RECORDS FOR THE EXERCISE —
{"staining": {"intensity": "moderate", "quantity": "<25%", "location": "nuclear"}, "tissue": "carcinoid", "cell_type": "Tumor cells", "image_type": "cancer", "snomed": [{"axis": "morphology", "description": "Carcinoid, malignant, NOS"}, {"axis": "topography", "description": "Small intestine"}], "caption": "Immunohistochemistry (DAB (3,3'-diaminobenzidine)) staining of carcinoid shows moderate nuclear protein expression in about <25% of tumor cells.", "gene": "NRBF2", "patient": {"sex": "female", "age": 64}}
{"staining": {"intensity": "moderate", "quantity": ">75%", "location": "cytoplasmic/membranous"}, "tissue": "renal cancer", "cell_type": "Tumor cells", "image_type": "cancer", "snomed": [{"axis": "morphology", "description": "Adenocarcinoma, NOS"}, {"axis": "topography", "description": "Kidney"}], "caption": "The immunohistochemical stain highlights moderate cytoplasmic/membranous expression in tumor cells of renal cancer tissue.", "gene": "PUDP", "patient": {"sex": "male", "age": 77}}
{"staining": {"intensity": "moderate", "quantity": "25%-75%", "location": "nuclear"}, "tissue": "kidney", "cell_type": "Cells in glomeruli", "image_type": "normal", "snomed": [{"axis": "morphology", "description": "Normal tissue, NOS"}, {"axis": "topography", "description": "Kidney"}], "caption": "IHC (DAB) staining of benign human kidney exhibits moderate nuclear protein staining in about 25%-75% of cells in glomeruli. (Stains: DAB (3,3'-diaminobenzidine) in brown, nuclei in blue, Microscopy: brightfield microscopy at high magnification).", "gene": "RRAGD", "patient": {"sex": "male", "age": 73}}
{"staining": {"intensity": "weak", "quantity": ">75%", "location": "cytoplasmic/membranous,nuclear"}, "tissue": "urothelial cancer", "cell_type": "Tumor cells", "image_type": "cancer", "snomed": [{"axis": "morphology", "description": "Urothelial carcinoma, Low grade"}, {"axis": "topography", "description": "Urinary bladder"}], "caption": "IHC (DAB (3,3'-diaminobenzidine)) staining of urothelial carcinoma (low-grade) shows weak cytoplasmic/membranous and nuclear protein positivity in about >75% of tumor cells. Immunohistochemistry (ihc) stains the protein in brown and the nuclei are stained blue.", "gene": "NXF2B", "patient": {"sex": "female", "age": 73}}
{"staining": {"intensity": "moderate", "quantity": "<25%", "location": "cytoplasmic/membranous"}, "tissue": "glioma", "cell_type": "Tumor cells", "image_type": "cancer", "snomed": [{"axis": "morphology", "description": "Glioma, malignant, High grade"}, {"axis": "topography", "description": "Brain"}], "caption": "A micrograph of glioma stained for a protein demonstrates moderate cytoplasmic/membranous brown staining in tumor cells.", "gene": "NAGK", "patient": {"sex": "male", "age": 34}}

WORK TO COMPLETE — Quote exactly the lines running from the start of the listing above through the line where "immunohistochemical stain highlights" is found, and output no other lines.

PROBLEM SOLUTION —
{"staining": {"intensity": "moderate", "quantity": "<25%", "location": "nuclear"}, "tissue": "carcinoid", "cell_type": "Tumor cells", "image_type": "cancer", "snomed": [{"axis": "morphology", "description": "Carcinoid, malignant, NOS"}, {"axis": "topography", "description": "Small intestine"}], "caption": "Immunohistochemistry (DAB (3,3'-diaminobenzidine)) staining of carcinoid shows moderate nuclear protein expression in about <25% of tumor cells.", "gene": "NRBF2", "patient": {"sex": "female", "age": 64}}
{"staining": {"intensity": "moderate", "quantity": ">75%", "location": "cytoplasmic/membranous"}, "tissue": "renal cancer", "cell_type": "Tumor cells", "image_type": "cancer", "snomed": [{"axis": "morphology", "description": "Adenocarcinoma, NOS"}, {"axis": "topography", "description": "Kidney"}], "caption": "The immunohistochemical stain highlights moderate cytoplasmic/membranous expression in tumor cells of renal cancer tissue.", "gene": "PUDP", "patient": {"sex": "male", "age": 77}}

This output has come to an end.